EXERCISE DETAILS: Beneath this instruction is a listing. Transcribe from it only the stretch from the line with "(288, 343) none" through the line with "(512, 401) none", both end lines included, exactly as written.

AVAILABLE DATA:
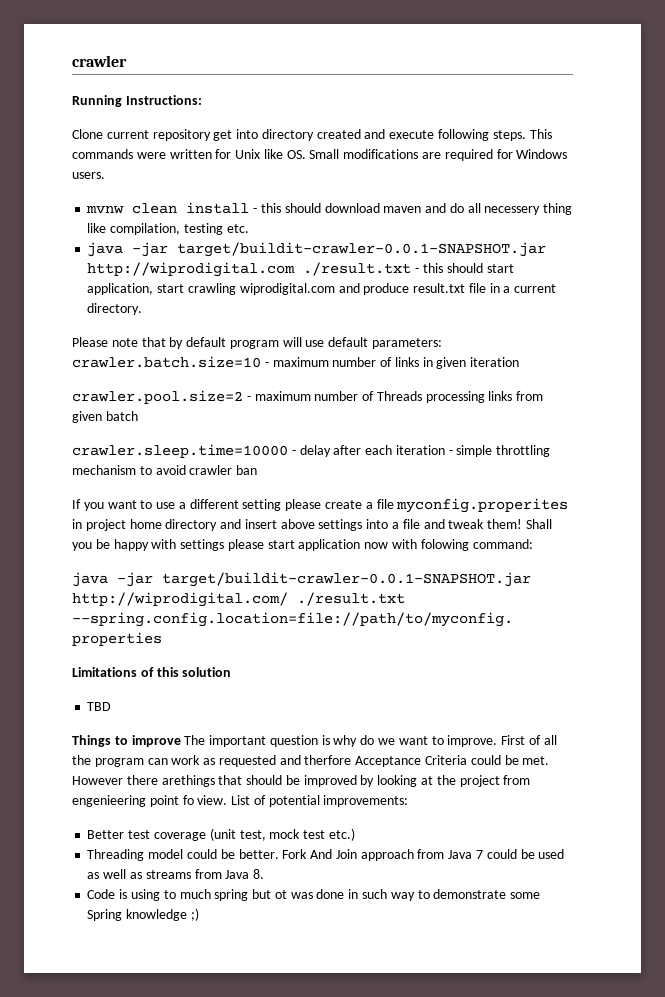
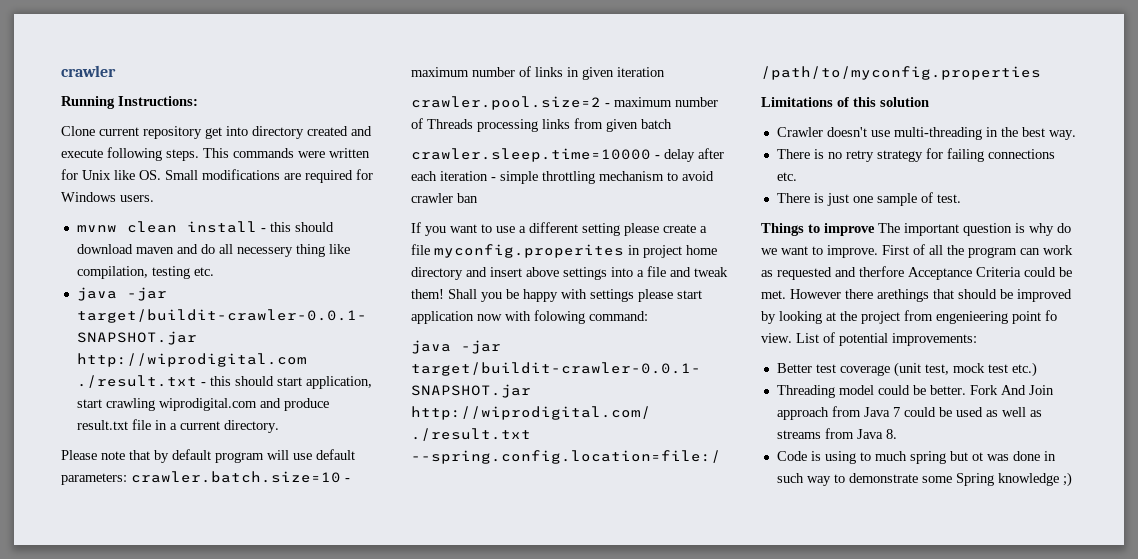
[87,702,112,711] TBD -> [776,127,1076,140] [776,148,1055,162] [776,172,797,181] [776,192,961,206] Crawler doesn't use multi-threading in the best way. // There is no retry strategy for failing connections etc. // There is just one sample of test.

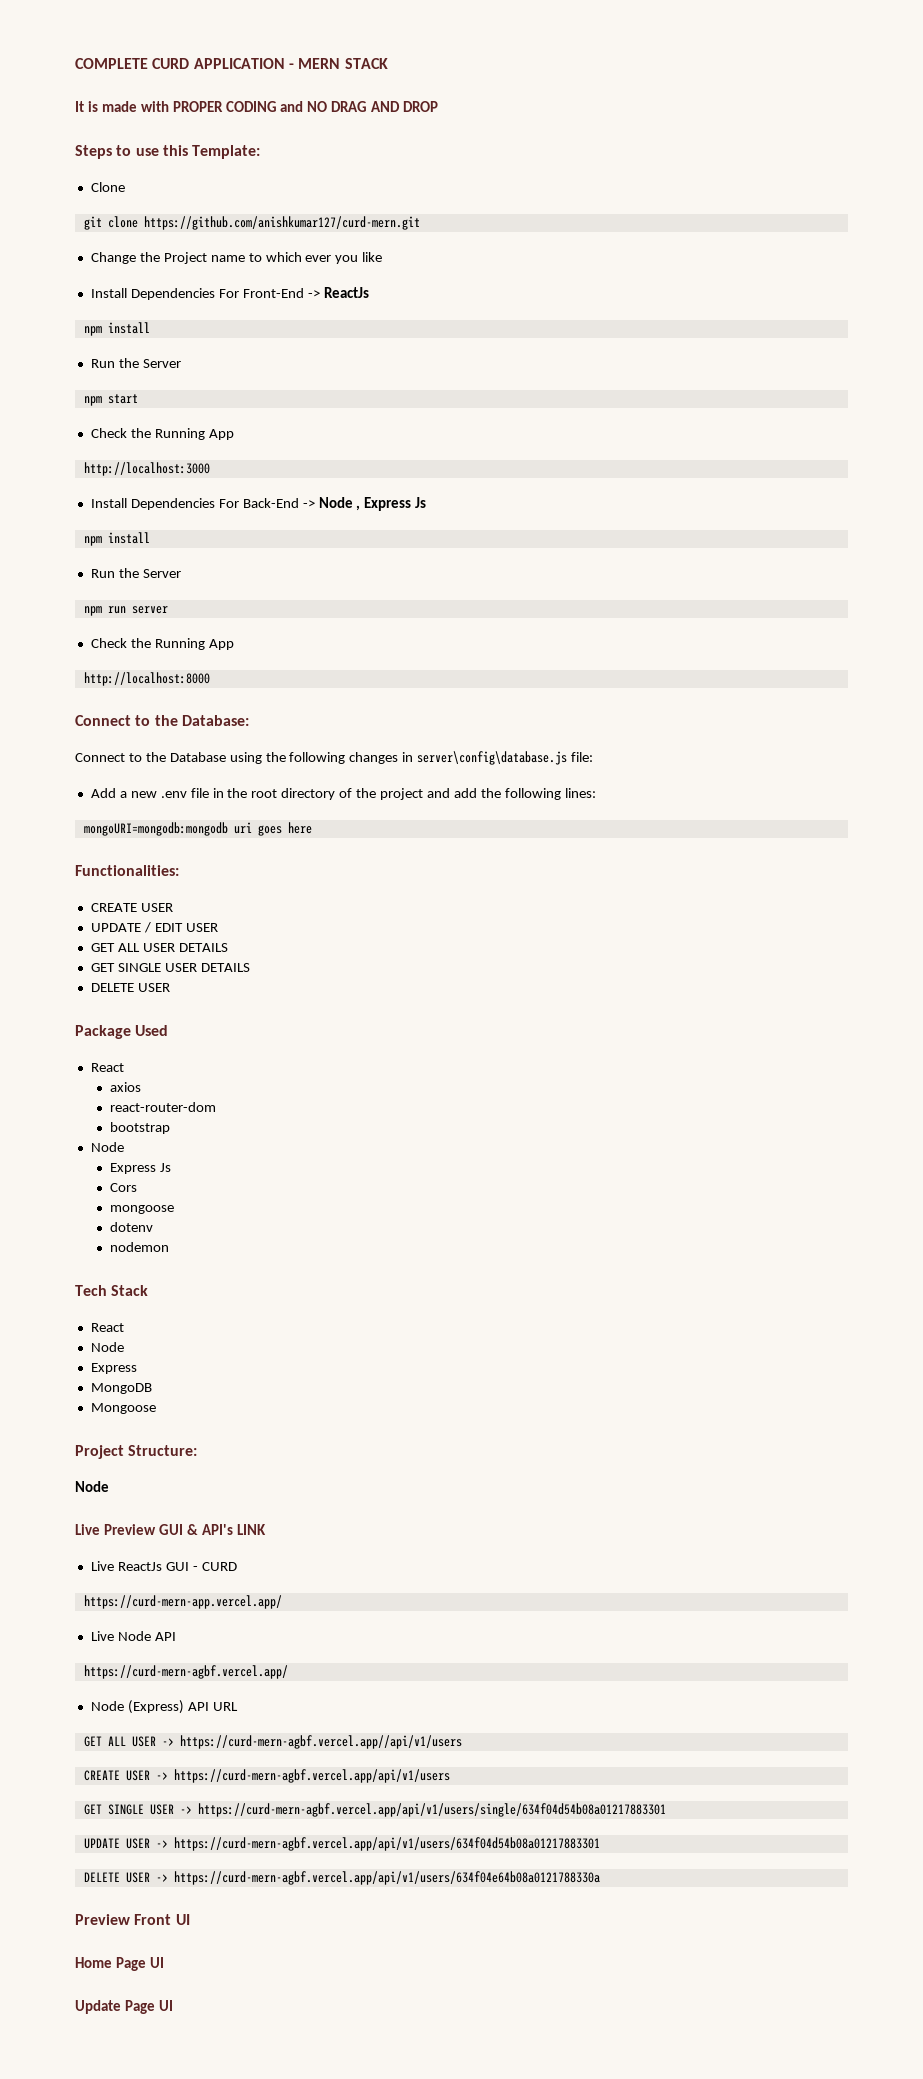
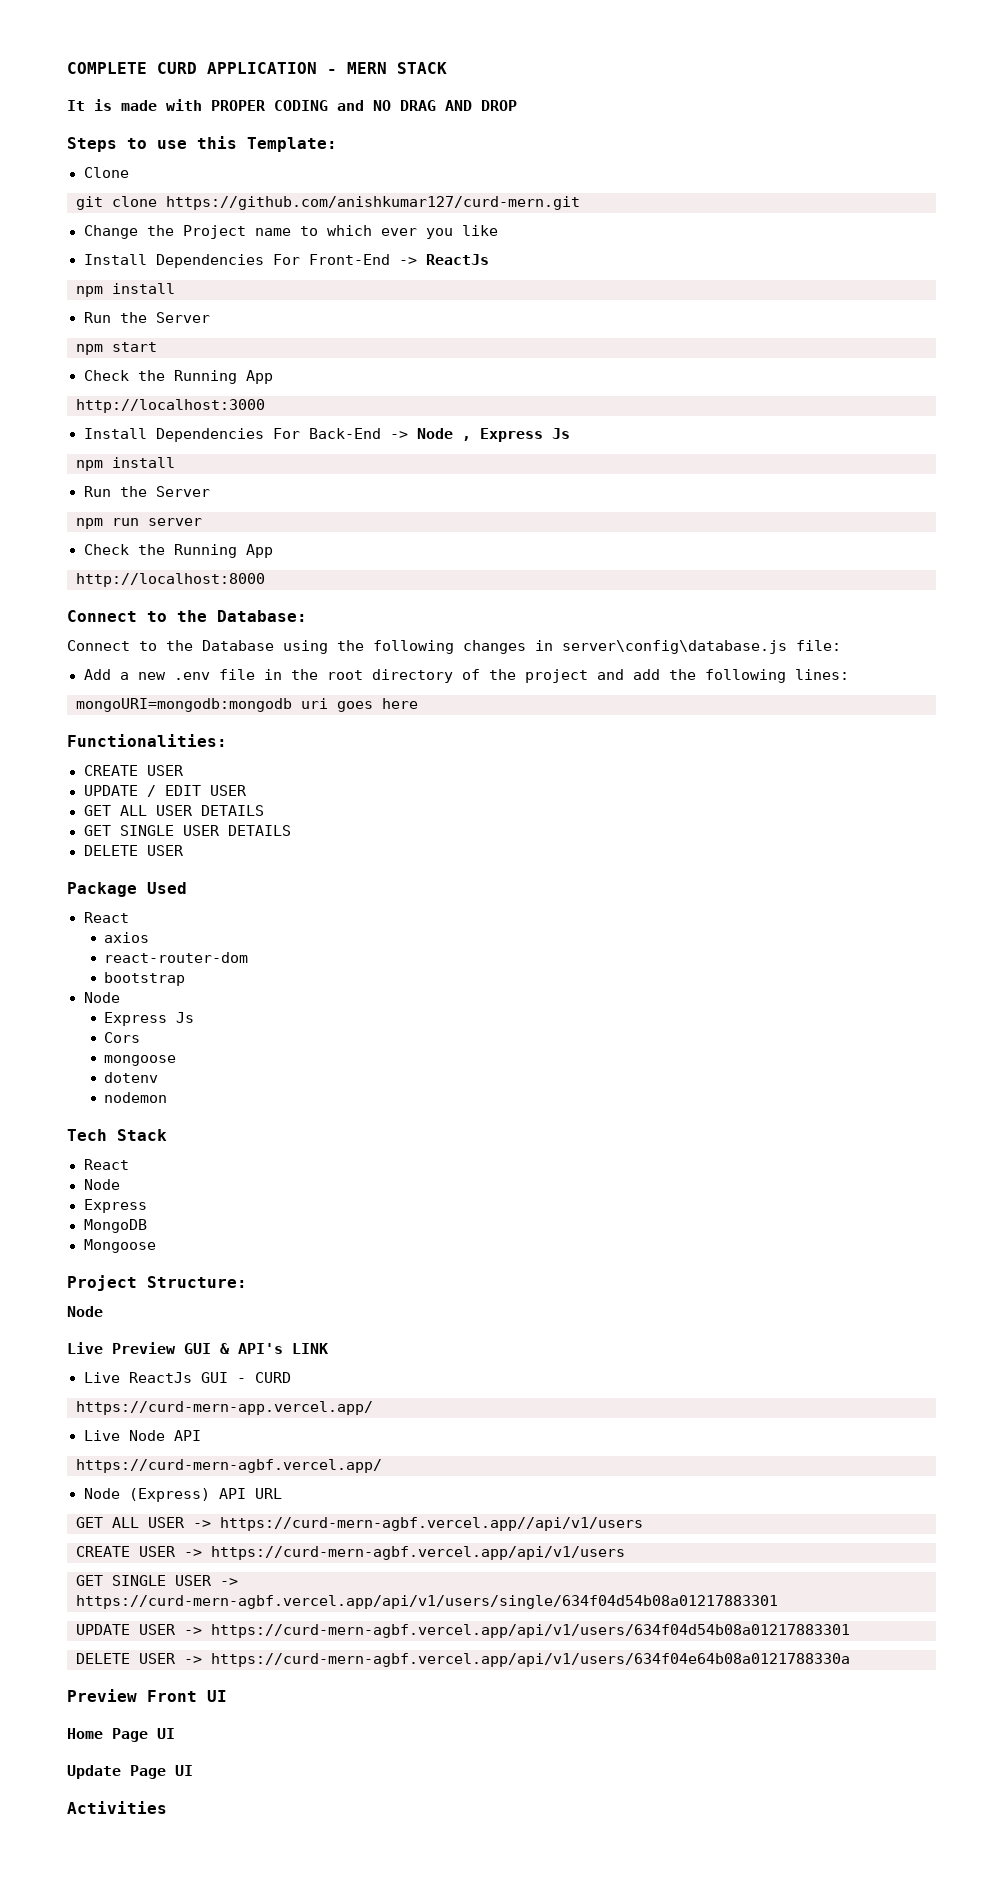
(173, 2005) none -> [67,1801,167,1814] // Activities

--

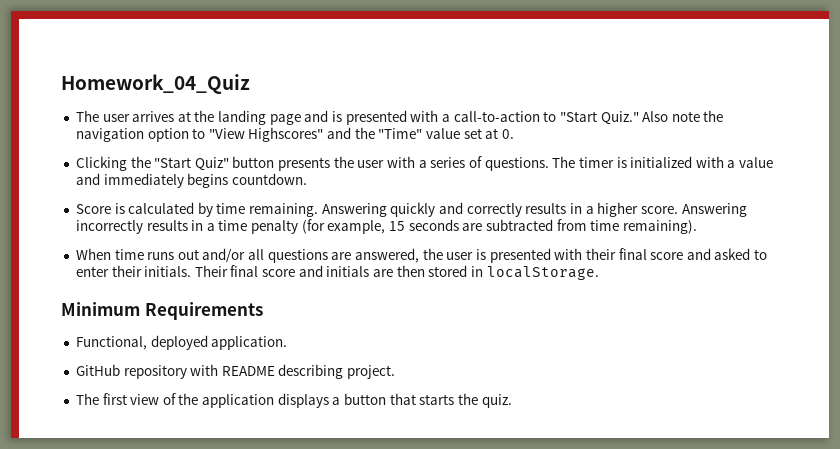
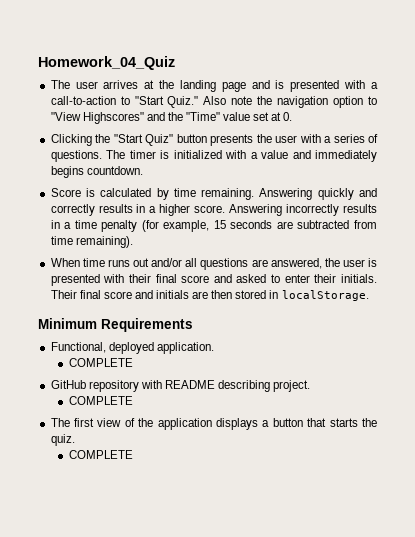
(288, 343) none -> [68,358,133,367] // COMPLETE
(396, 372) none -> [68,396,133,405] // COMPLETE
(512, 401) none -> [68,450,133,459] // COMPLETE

EXERCISE ANSWER:
(288, 343) none -> [68,358,133,367] // COMPLETE
(396, 372) none -> [68,396,133,405] // COMPLETE
(512, 401) none -> [68,450,133,459] // COMPLETE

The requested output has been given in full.